Dr. Gro Harlem Brundtland, former director general of the World Health Organization, pressed for international collaboration on issues of health and sustainable development in her keynote address Thursday, a part of the celebrations for the John Sloan Dickey Center's 25th anniversary.
"There is no alternative to building a moral and scientific basis for taking more shared responsibility across nations," she said. "It is up to each and every one of us to do our part in making that happen in our own society and across the world."
Brundtland emphasized that an increasingly connected and globalized world will mean a more "common future," requiring collaboration among both public and private sectors. She spoke against the "liberalistic idea that states should retreat and leave most issues to the market," maintaining that government aid can be effective in addressing health and security issues.
Brundtland also discussed the health impact of the inequality gap, calling it "staggering."
In the least developed countries, three-fourths of people die before the age of 50, and infant mortality is almost seven times higher in developing countries than it is in industrialized ones, she said. Children born in developing countries have a 1,000-fold risk of dying of measles.
She also noted the toll that global health inequalities have on women, citing that in Africa, one in 16 women dies in childbirth, compared to one in 4,000 in the western world.
Brundtland, who also served as the youngest and first female prime minister of Norway during the 1980s and 1990s, is well known for her international health policy work, specifically for her role in containing the SARS pandemic. She identified the response to SARS as an example of global public health at its best, praising the international media and the scientific community for sufficiently acknowledging and addressing the threat.

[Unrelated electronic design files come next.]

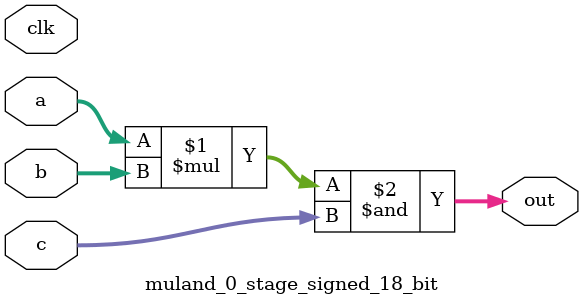
<source format=sv>
(* use_dsp = "yes" *) module muland_0_stage_signed_18_bit(
	input signed [17:0] a,
	input signed [17:0] b,
	input signed [17:0] c,
	output [17:0] out,
	input clk);

	assign out = (a * b) & c;
endmodule

</source>
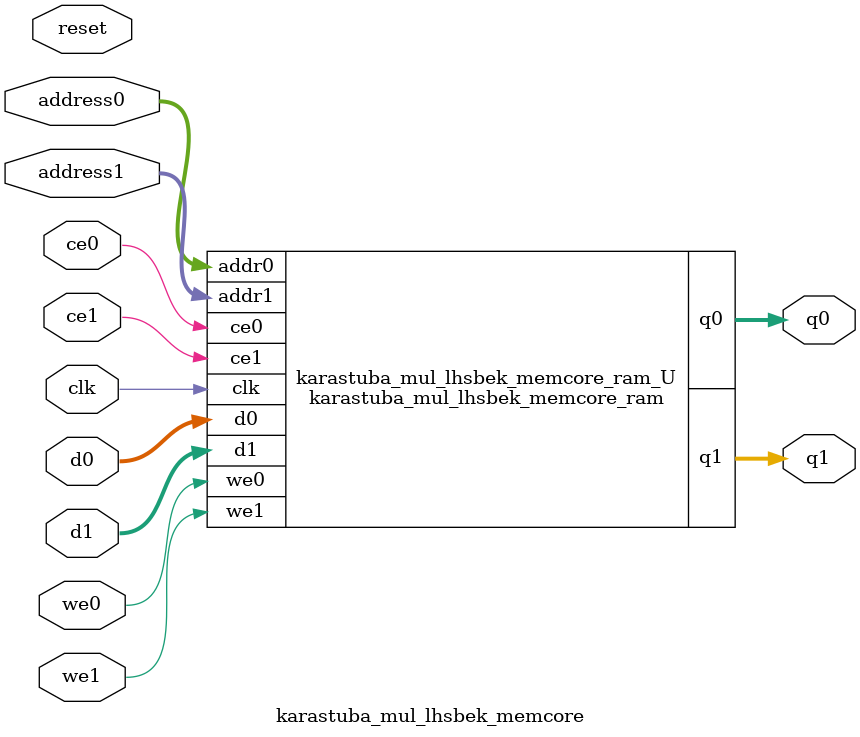
<source format=v>
`timescale 1 ns / 1 ps
module karastuba_mul_lhsbek_memcore_ram (addr0, ce0, d0, we0, q0, addr1, ce1, d1, we1, q1,  clk);

parameter DWIDTH = 64;
parameter AWIDTH = 7;
parameter MEM_SIZE = 128;

input[AWIDTH-1:0] addr0;
input ce0;
input[DWIDTH-1:0] d0;
input we0;
output reg[DWIDTH-1:0] q0;
input[AWIDTH-1:0] addr1;
input ce1;
input[DWIDTH-1:0] d1;
input we1;
output reg[DWIDTH-1:0] q1;
input clk;

(* ram_style = "block" *)reg [DWIDTH-1:0] ram[0:MEM_SIZE-1];




always @(posedge clk)  
begin 
    if (ce0) begin
        if (we0) 
            ram[addr0] <= d0; 
        q0 <= ram[addr0];
    end
end


always @(posedge clk)  
begin 
    if (ce1) begin
        if (we1) 
            ram[addr1] <= d1; 
        q1 <= ram[addr1];
    end
end


endmodule

`timescale 1 ns / 1 ps
module karastuba_mul_lhsbek_memcore(
    reset,
    clk,
    address0,
    ce0,
    we0,
    d0,
    q0,
    address1,
    ce1,
    we1,
    d1,
    q1);

parameter DataWidth = 32'd64;
parameter AddressRange = 32'd128;
parameter AddressWidth = 32'd7;
input reset;
input clk;
input[AddressWidth - 1:0] address0;
input ce0;
input we0;
input[DataWidth - 1:0] d0;
output[DataWidth - 1:0] q0;
input[AddressWidth - 1:0] address1;
input ce1;
input we1;
input[DataWidth - 1:0] d1;
output[DataWidth - 1:0] q1;



karastuba_mul_lhsbek_memcore_ram karastuba_mul_lhsbek_memcore_ram_U(
    .clk( clk ),
    .addr0( address0 ),
    .ce0( ce0 ),
    .we0( we0 ),
    .d0( d0 ),
    .q0( q0 ),
    .addr1( address1 ),
    .ce1( ce1 ),
    .we1( we1 ),
    .d1( d1 ),
    .q1( q1 ));

endmodule


</source>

"Scientists put aside their differences and the drive to be the first, they shared sequencing and studied results," she said. "Public health authorities from opposite sides of the globe came together... and as a result in just four short months we had identified a new disease, unknown, and contained an outbreak that could have become a global catastrophe."
She noted that since poor countries cannot afford to fund basic health systems, international organizations and nations must contribute to ending world poverty.

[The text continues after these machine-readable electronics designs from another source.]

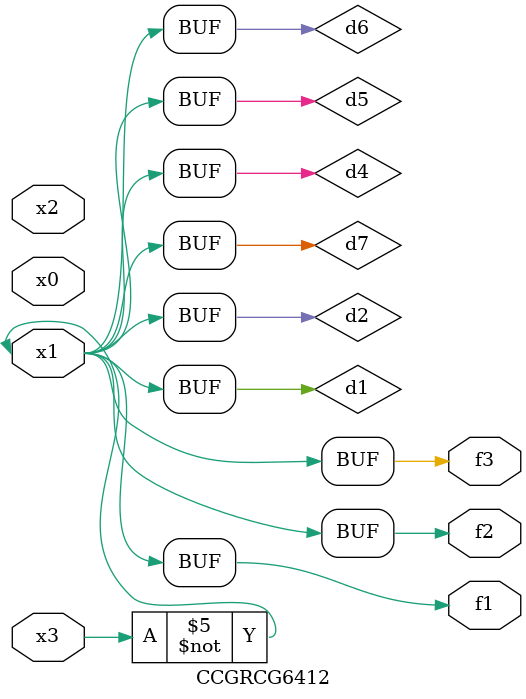
<source format=v>
module CCGRCG6412(
	input x0, x1, x2, x3,
	output f1, f2, f3
);

	wire d1, d2, d3, d4, d5, d6, d7;

	not (d1, x3);
	buf (d2, x1);
	xnor (d3, d1, d2);
	nor (d4, d1);
	buf (d5, d1, d2);
	buf (d6, d4, d5);
	nand (d7, d4);
	assign f1 = d6;
	assign f2 = d7;
	assign f3 = d6;
endmodule

</source>
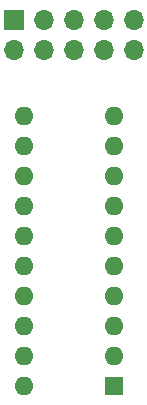
<source format=gbr>
%TF.GenerationSoftware,KiCad,Pcbnew,5.1.9*%
%TF.CreationDate,2021-06-26T11:33:51+02:00*%
%TF.ProjectId,burner,6275726e-6572-42e6-9b69-6361645f7063,rev?*%
%TF.SameCoordinates,Original*%
%TF.FileFunction,Soldermask,Bot*%
%TF.FilePolarity,Negative*%
%FSLAX46Y46*%
G04 Gerber Fmt 4.6, Leading zero omitted, Abs format (unit mm)*
G04 Created by KiCad (PCBNEW 5.1.9) date 2021-06-26 11:33:51*
%MOMM*%
%LPD*%
G01*
G04 APERTURE LIST*
%ADD10O,1.600000X1.600000*%
%ADD11R,1.600000X1.600000*%
%ADD12O,1.700000X1.700000*%
%ADD13R,1.700000X1.700000*%
G04 APERTURE END LIST*
D10*
%TO.C,U1*%
X133380000Y-115000000D03*
X141000000Y-92140000D03*
X133380000Y-112460000D03*
X141000000Y-94680000D03*
X133380000Y-109920000D03*
X141000000Y-97220000D03*
X133380000Y-107380000D03*
X141000000Y-99760000D03*
X133380000Y-104840000D03*
X141000000Y-102300000D03*
X133380000Y-102300000D03*
X141000000Y-104840000D03*
X133380000Y-99760000D03*
X141000000Y-107380000D03*
X133380000Y-97220000D03*
X141000000Y-109920000D03*
X133380000Y-94680000D03*
X141000000Y-112460000D03*
X133380000Y-92140000D03*
D11*
X141000000Y-115000000D03*
%TD*%
D12*
%TO.C,J1*%
X142620000Y-86540000D03*
X142620000Y-84000000D03*
X140080000Y-86540000D03*
X140080000Y-84000000D03*
X137540000Y-86540000D03*
X137540000Y-84000000D03*
X135000000Y-86540000D03*
X135000000Y-84000000D03*
X132460000Y-86540000D03*
D13*
X132460000Y-84000000D03*
%TD*%
M02*

</source>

Low and middle-income countries earn 18 percent of the world's income, bear 93 percent of the disease burden, and yet only account for 11 percent of global health spending.
Calling on the importance of collective security, Brundtland emphasized that urgent threats anywhere in the globe affect many nations.

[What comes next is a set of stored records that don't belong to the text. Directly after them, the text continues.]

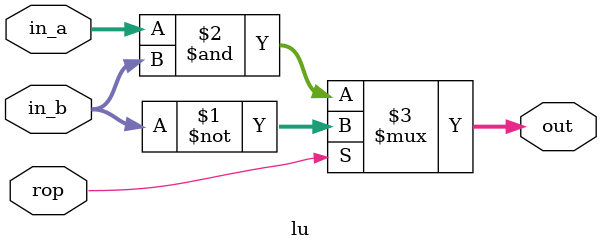
<source format=sv>
module alu(in_a, in_b, op, out);
    parameter WIDTH = 16;

    input [WIDTH-1:0] in_a, in_b;
    input [1:0] op;
    output [WIDTH-1:0] out;

    wire [WIDTH-1:0] aout, lout;
    au #(.WIDTH(WIDTH)) au1(.in_a(in_a), .in_b(in_b), .rop(op[0]), .out(aout));
    lu #(.WIDTH(WIDTH)) lu1(.in_a(in_a), .in_b(in_b), .rop(op[0]), .out(lout));

    assign out = op[1] ? lout : aout;
endmodule

module au(in_a, in_b, rop, out);
    parameter WIDTH = 16;

    input [WIDTH-1:0] in_a, in_b;
    input rop;
    output [WIDTH-1:0] out;

    assign out = rop ? in_a - in_b : in_a + in_b;
endmodule

module lu(in_a, in_b, rop, out);
    parameter WIDTH = 16;

    input [WIDTH-1:0] in_a, in_b;
    input rop;
    output [WIDTH-1:0] out;

    assign out = rop ? ~in_b : in_a & in_b;
endmodule

</source>
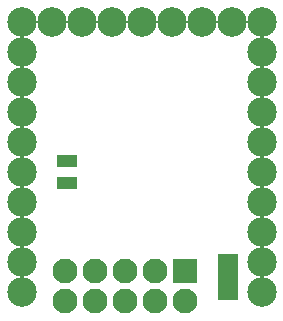
<source format=gbr>
G04 #@! TF.FileFunction,Soldermask,Bot*
%FSLAX46Y46*%
G04 Gerber Fmt 4.6, Leading zero omitted, Abs format (unit mm)*
G04 Created by KiCad (PCBNEW 4.0.6) date 08/29/18 06:25:22*
%MOMM*%
%LPD*%
G01*
G04 APERTURE LIST*
%ADD10C,0.100000*%
%ADD11C,2.500000*%
%ADD12R,2.100000X2.100000*%
%ADD13C,2.100000*%
%ADD14R,1.700000X1.100000*%
%ADD15R,1.670000X1.370000*%
G04 APERTURE END LIST*
D10*
D11*
X161569400Y-67843400D03*
X161569400Y-70383400D03*
X161569400Y-72923400D03*
X161569400Y-75463400D03*
X161569400Y-78003400D03*
X161569400Y-80543400D03*
X161569400Y-83083400D03*
X161569400Y-85623400D03*
X161569400Y-88163400D03*
X161569400Y-65303400D03*
X159029400Y-65303400D03*
X156489400Y-65303400D03*
X153949400Y-65303400D03*
X151409400Y-65303400D03*
X148869400Y-65303400D03*
X146329400Y-65303400D03*
X143789400Y-65303400D03*
X141249400Y-65303400D03*
X141249400Y-67843400D03*
X141249400Y-70383400D03*
X141249400Y-72923400D03*
X141249400Y-75463400D03*
X141249400Y-78003400D03*
X141249400Y-80543400D03*
X141249400Y-83083400D03*
X141249400Y-85623400D03*
X141249400Y-88163400D03*
D12*
X155121000Y-86395000D03*
D13*
X155121000Y-88935000D03*
X152581000Y-86395000D03*
X152581000Y-88935000D03*
X150041000Y-86395000D03*
X150041000Y-88935000D03*
X147501000Y-86395000D03*
X147501000Y-88935000D03*
X144961000Y-86395000D03*
X144961000Y-88935000D03*
D14*
X145081000Y-77045000D03*
X145081000Y-78945000D03*
D15*
X158721000Y-88175000D03*
X158721000Y-86905000D03*
X158721000Y-85635000D03*
M02*

</source>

"The rich are vulnerable to the threats that attack the poor, and the strong are vulnerable to the threats that attack the weak," she said. "There is no common future unless we invest in all people, in their future health and well being. Without it, there is no hope for development and peace."
Since she stepped down from her position at the WHO in 2003, Brundtland has continued her work in global health policy, serving as a member of the High Level Panel on Threats, Challenges and UN Reform appointed by UN Secretary General Kofi Anan.